(In case my reblog will go unnoticed) I'm sorry but could you explain what you meant by saying Poland has "a bad track record for the entirety of Holocaust"? It sounds like you're acussing us of being complict in Holocaust, which is very much not what happened.
So let me make this very clear: as a convert, I had no family who died in the Holocaust, and none who survived it. However, I am real appalled at your claim on behalf of the people who do have that family, and also on behalf of actual history.
Were Polish gentiles also victimized by Nazi Germany? Yes. Were they also often (not all, but most) antisemites? Yes. Does Poland have a large amount of righteous gentiles? Yes. Did many Polish gentiles actively participate in the murdering of Jewish people, the stealing of their homes, the torture and abuse? YES.
Prior to World War II, antisemitism in Poland had been growing, and Polish authorities had taken various measures to exclude Jews from key sectors of society. Some Polish politicians pressed for the mass emigration of Poland’s Jewish population.

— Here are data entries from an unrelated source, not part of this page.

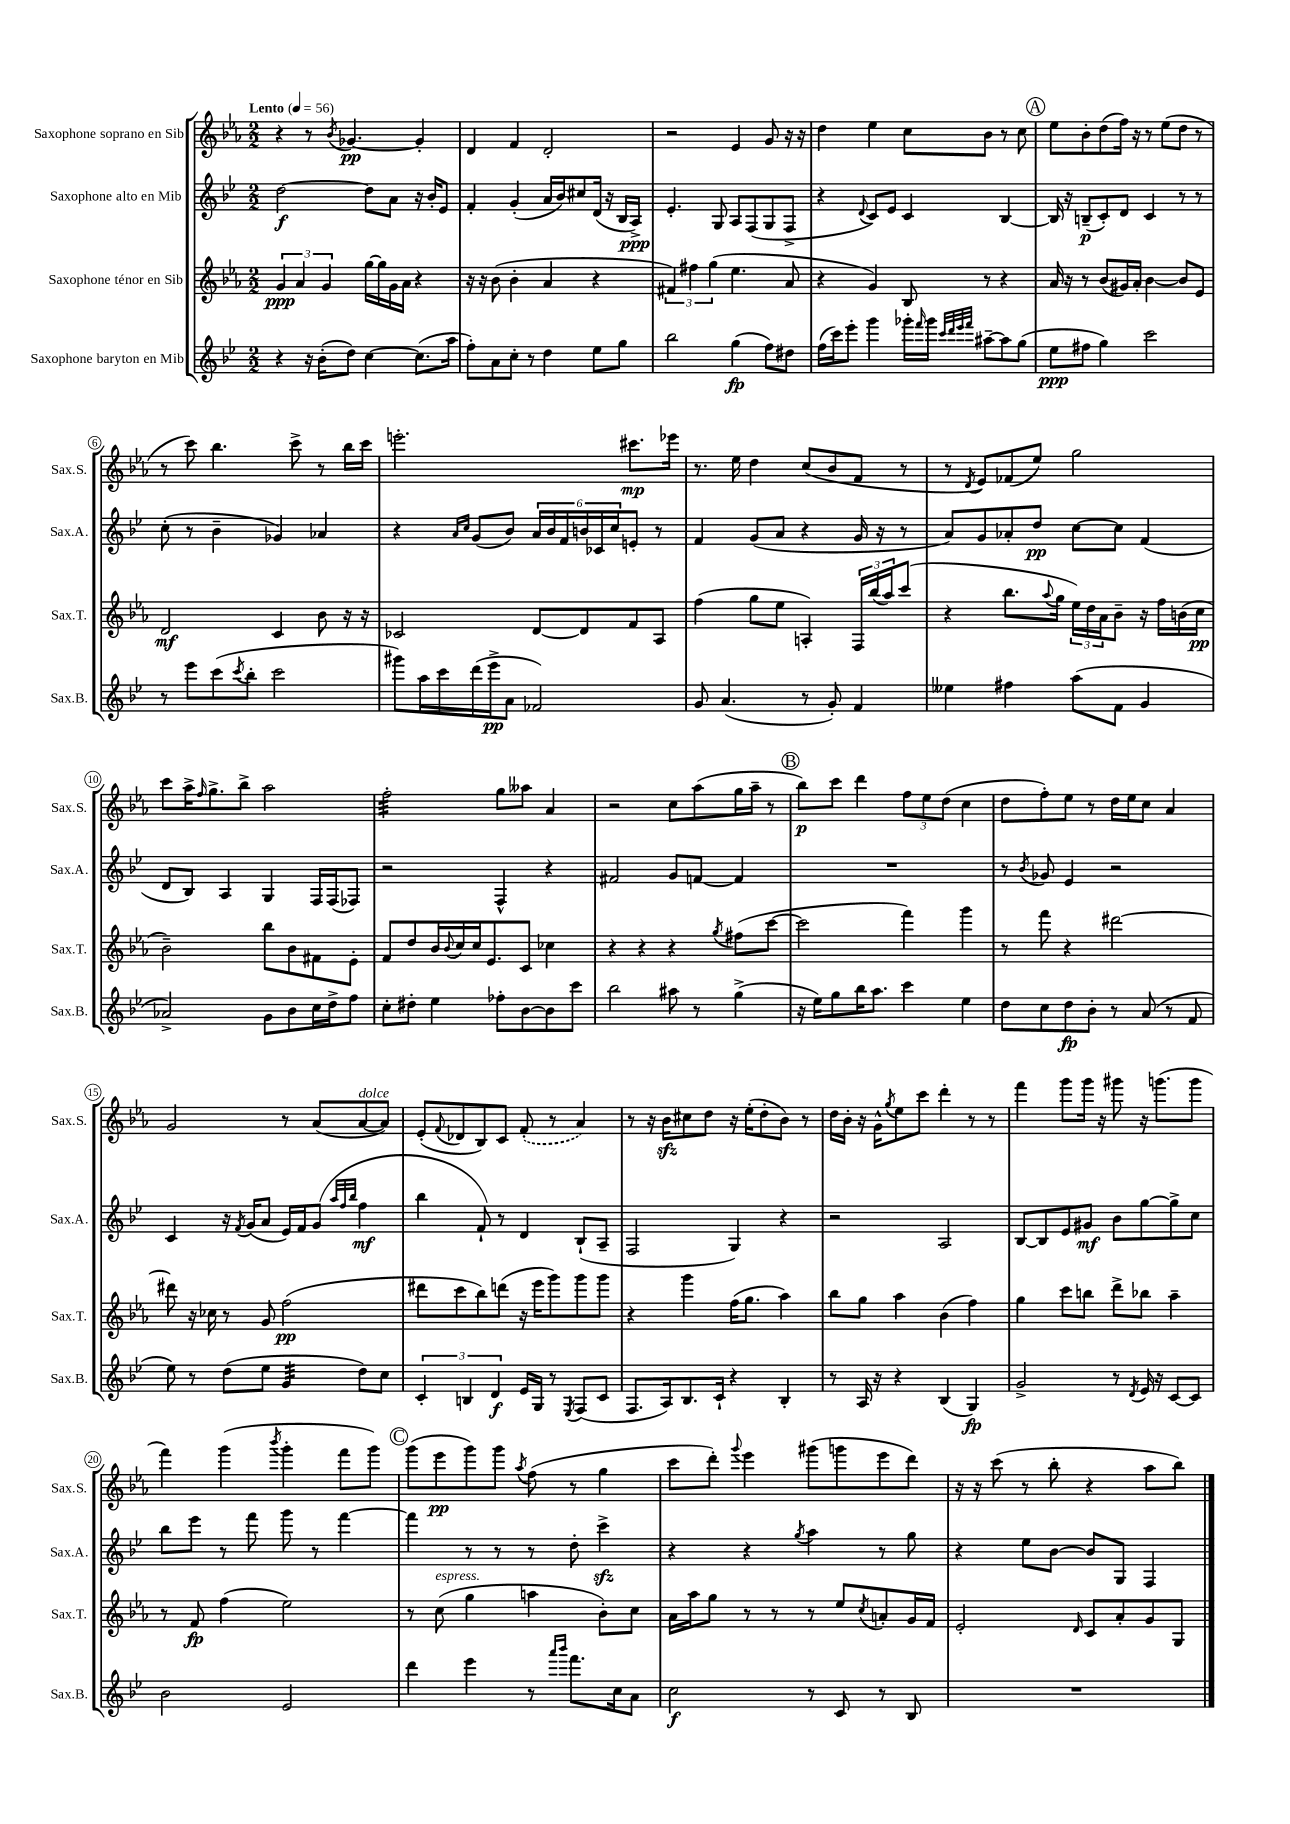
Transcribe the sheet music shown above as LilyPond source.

<<
\new StaffGroup <<
\new Staff = "s0" \with { instrumentName = "Saxophone soprano en Sib" shortInstrumentName = "Sax.S." } {
    \clef treble \key ees \major \numericTimeSignature \time 2/2 \tempo "Lento" 4 = 56
    r4 r8 \acciaccatura { bes'8 } ges'4.~\pp ges'4-. |
    d'4 f'4 d'2-. |
    r2 ees'4 g'8 r16 r16 |
    d''4 ees''4 c''8 bes'8 r8 c''8 |
    \mark \markup { \circle "A" } ees''8 bes'8-. d''8( f''16) r16 r8 ees''8( d''8 r8 |
    r8 c'''8) bes''4. c'''8-> r8 bes''16 c'''16 |
    e'''2.-. cis'''8.\mp ees'''16 |
    r8. ees''16 d''4 c''8( bes'8 f'8 r8 |
    r8 \acciaccatura { d'8 } ees'8) fes'8( ees''8) g''2 |
    c'''8 aes''16-> \grace { f''16 } g''8.-> bes''8-> aes''2 |
    f''2:32-. g''8 aeses''8 aes'4 |
    r2 c''8 aes''8( g''16 aes''16-- r8 |
    \mark \markup { \circle "B" } bes''8\p) c'''8 d'''4 \tuplet 3/2 { f''8 ees''8 d''8( } c''4 |
    d''8 f''8-.) ees''8 r8 d''16 ees''16 c''8 aes'4 |
    g'2 r8 aes'8( aes'8~^\markup { \italic "dolce" } aes'8) |
    ees'8-.( \appoggiatura { f'8 } des'8 bes8) c'8 \once \slurDashed f'8-.( r8 aes'4) |
    r8 r16 bes'16\sfz cis''8 d''8 r16 ees''16-.( d''8-. bes'8) r8 |
    d''16 bes'16-. r16 g'16-^ \acciaccatura { g''8 } ees''8 c'''8 d'''4-. r8 r8 |
    f'''4 g'''8 g'''16 r16 gis'''8 r16 g'''8.( g'''8 |
    f'''4) g'''4( \acciaccatura { bes'''8 } g'''4-. f'''8 g'''8) |
    \mark \markup { \circle "C" } g'''8( ees'''8\pp g'''8) g'''8 \acciaccatura { aes''8 } f''8( r8 g''4 |
    c'''8 d'''8-.) \appoggiatura { g'''8 } ees'''4 gis'''8( g'''8 ees'''8 d'''8) |
    r16 r16 c'''8( r8 bes''8-. r4 aes''8 bes''8) \bar "|." |
}
\new Staff = "s1" \with { instrumentName = "Saxophone alto en Mib" shortInstrumentName = "Sax.A." } {
    \clef treble \key bes \major \numericTimeSignature \time 2/2
    d''2~\f d''8 a'8 r16 bes'16-. ees'8 |
    f'4-. g'4-.( a'16 bes'16) cis''8 d'16( r16 bes16 a16->\ppp) |
    ees'4.-. g8 a8 f8( g8 f8-> |
    r4 \appoggiatura { d'8 } c'8) ees'8 c'4 bes4~ |
    \mark \markup { \circle "A" } bes16 r16 b8--\p( c'8-.) d'8 c'4 r8 r8 |
    c''8-.( r8 bes'4-- ges'4) aes'4 |
    r4 \grace { a'16 c''16 } g'8( bes'8) \tuplet 6/4 { a'16 bes'16 f'16 b'16 ces'16 c''16 } e'8-. r8 |
    f'4 g'8( a'8 r4 g'16 r16 r8 |
    a'8) g'8 aes'8-. d''8\pp c''8~ c''8 f'4( |
    d'8 bes8) a4 g4 f16 f16( fes8) |
    r2 f4-^ r4 |
    fis'2 g'8 f'8~ f'4 |
    \mark \markup { \circle "B" } R1 |
    r8 \acciaccatura { bes'8 } ges'8 ees'4 r2 |
    c'4 r16 \acciaccatura { f'8 } g'16( a'8 ees'16) f'16 g'8( \grace { a''32 f''32 bes''32 } f''4\mf |
    bes''4 f'8-!) r8 d'4 bes8-!( a8-- |
    f2 g4) r4 |
    r2 a2 |
    bes8~ bes8 ees'8 gis'8\mf bes'8 g''8~ g''8-> c''8 |
    bes''8 ees'''8 r8 f'''8 g'''8 r8 f'''4~ |
    \mark \markup { \circle "C" } f'''4 r8 r8 r8 d''8-. c'''4->\sfz |
    r4 r4 \acciaccatura { g''8 } a''4 r8 g''8 |
    r4 ees''8 bes'8~ bes'8 g8 f4 \bar "|." |
}
\new Staff = "s2" \with { instrumentName = "Saxophone ténor en Sib" shortInstrumentName = "Sax.T." } {
    \clef treble \key ees \major \numericTimeSignature \time 2/2
    \tuplet 3/2 { g'4\ppp aes'4 g'4 } g''16~ g''16 g'16 aes'16 r4 |
    r16 r16 bes'8( bes'4-. aes'4 r4 |
    \tuplet 3/2 { fis'4) fis''4 g''4( } ees''4. aes'8 |
    r4 g'4) bes8 r8 r4 |
    \mark \markup { \circle "A" } aes'16 r16 r8 bes'8( gis'16) aes'16-. bes'4~ bes'8 ees'8 |
    d'2\mf c'4 bes'8 r16 r16 |
    ces'2 d'8~ d'8 f'8 aes8 |
    f''4( g''8 ees''8 a4-.) \tuplet 3/2 { f16 bes''16( aes''16) } c'''8( |
    r4 bes''8. \appoggiatura { aes''8 } g''16 \tuplet 3/2 { ees''16) d''16 aes'16 } bes'8-- r16 f''16 b'16( c''16\pp |
    bes'2--) bes''8 bes'8 fis'8 ees'8-. |
    f'8 d''8 bes'16 \appoggiatura { bes'8 } c''16 c''16 ees'8. c'8 ces''4 |
    r4 r4 r4 \acciaccatura { g''8 } fis''8( c'''8~ |
    \mark \markup { \circle "B" } c'''2 f'''4) g'''4 |
    r8 f'''8 r4 dis'''2~ |
    dis'''8 r16 ces''16 r8 g'8 f''2\pp( |
    dis'''8 c'''8 bes''8) d'''8( r16 ees'''16 g'''8) g'''8 g'''8 |
    r4 g'''4 f''16( g''8. aes''4) |
    bes''8 g''8 aes''4 bes'4( f''4) |
    g''4 c'''8 b''8 d'''8-> bes''8 aes''4-- |
    r8 f'8\fp f''4( ees''2) |
    \mark \markup { \circle "C" } r8 c''8^\markup { \italic "espress." }( g''4 a''4 bes'8-.) c''8 |
    aes'16 aes''16 g''8 r8 r8 r8 ees''8 \acciaccatura { c''8 } a'8-. g'16 f'16 |
    ees'2-. \grace { d'16 } c'8 aes'8-. g'8 g8 \bar "|." |
}
\new Staff = "s3" \with { instrumentName = "Saxophone baryton en Mib" shortInstrumentName = "Sax.B." } {
    \clef treble \key bes \major \numericTimeSignature \time 2/2
    r4 r16 bes'16-.( d''8) c''4~ c''8.( a''16 |
    f''8-.) a'8 c''8-. r8 d''4 ees''8 g''8 |
    bes''2 g''4\fp( f''8) dis''8 |
    f''16( c'''16) ees'''8-. g'''4 ges'''16-. \grace { f'''16 } ges'''16 \grace { c'''32 d'''32 ees'''32 f'''32 } ais''8~-- ais''8 g''8( |
    \mark \markup { \circle "A" } ees''8\ppp fis''8 g''4) c'''2 |
    r8 ees'''8 c'''8( \acciaccatura { c'''8 } bes''8-. c'''2 |
    gis'''8) a''16 c'''16 d'''16( ees'''16->\pp a'8 fes'2) |
    g'8 a'4.( r8 g'8-.) f'4 |
    eeses''4 fis''4 a''8( f'8 g'4 |
    aes'2->) g'8 bes'8 c''16 d''16-> f''8 |
    c''8-. dis''8-. ees''4 fes''8-. bes'8~ bes'8 c'''8 |
    bes''2 ais''8 r8 g''4->( |
    \mark \markup { \circle "B" } r16 ees''16) g''8 bes''16 a''8. c'''4 ees''4 |
    d''8 c''8 d''8\fp bes'8-. r8 a'8( r8 f'8 |
    ees''8) r8 d''8( ees''8 g'4:32 d''8) c''8 |
    \tuplet 3/2 { c'4-. b4 d'4\f } ees'16 g16 r8 \acciaccatura { ees8 } f8( c'8 |
    f8. a16) bes8. c'16-! r4 bes4-. |
    r8 a16 r16 r4 bes4( g4\fp) |
    g'2-> r8 \acciaccatura { d'8 } ees'16 r16 c'8~ c'8 |
    bes'2 ees'2 |
    \mark \markup { \circle "C" } d'''4 ees'''4 r8 \grace { a'''16 bes'''16 } f'''8. c''16 a'8 |
    c''2\f r8 c'8 r8 bes8 |
    R1 \bar "|." |
}
>>
>>
\layout { \context { \Score \override BarNumber.stencil = #(make-stencil-circler 0.1 0.3 ly:text-interface::print) } }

After killing in mass shootings almost 1.5 million Jews in hundreds of locations in occupied Soviet territories, the Germans decided to construct stationary killing centers in occupied Poland, Auschwitz-Birkenau being the most well known. The ghettos became “holding pens” for Jews before deportation to a killing center.
As German forces implemented the killing, they drew upon some Polish agencies, such as Polish police forces and railroad personnel, in the guarding of ghettos and the deportation of Jews to the killing centers. Individual Poles often helped in the identification, denunciation, and hunting down of Jews in hiding, often profiting from the associated blackmail, and actively participated in the plunder of Jewish property.
There were incidents, particularly in the small towns of eastern Poland, where local Polish residents—acutely aware of the Germans’ presence and their antisemitic policies—carried out or participated in pogroms and murdered their Jewish neighbors. The pogrom in the town of Jedwabne in 1941 is one of the best-documented cases.
Collaboration and Complicity in the Holocaust
Polish peasants and villagers played an instrumental role in rounding up and denouncing Jews during the Holocaust, often taking initiative without any encouragement from the Germans, according to a soon-to-be-published study by Holocaust historian Jan Grabowski.
In “Hunt for the Jews: Betrayal and Murder in German-Occupied Poland,” Grabowski argues that Poles living in the countryside served as enthusiastic accomplices to the Nazis and that many Jews who had managed to survive the ghettos and escape transports to the death camps eventually lost their lives only because they were turned in by their Polish neighbors. The book is scheduled for publication in October by the Indiana University Press.
“For one, I had always thought to myself that the main instigators, actors and perpetrators were the Germans,” he explained. “Second, I knew there were horrific things going on, but I thought it was all part of a popular, disorganized activity – killing people who no longer enjoyed protection of the state and were in a free-for-all situation. What I did not know – and there was not even one single article in the entire published historiography about this – was the extent to which these efforts were organized. And this was all going on practically without any German involvement – in most cases, the Germans were sitting in cities 15-20 miles away.”
Holocaust Survivors Miriam Kuperhand and Saul Kuperhand wrote in Shadows of Treblinka that: “For every noble Pole who risked all to rescue a fellow human being, there were tenscoundrels who hunted Jews for a livelihood.” (page 51. Quote citation found via this Master’s Thesis, entitled Bystanders, Blackmailers, and Perpetrators: Polish Complicity in the Holocaust.
Or what about the Kiecle pogram – the one AFTER German defeat, where Polish gentiles decided to murder 42 Holocaust survivors in 1946?
So maybe it’s not that Poles were never complicit, maybe it’s that you don’t know the whole story. y’all have some gall.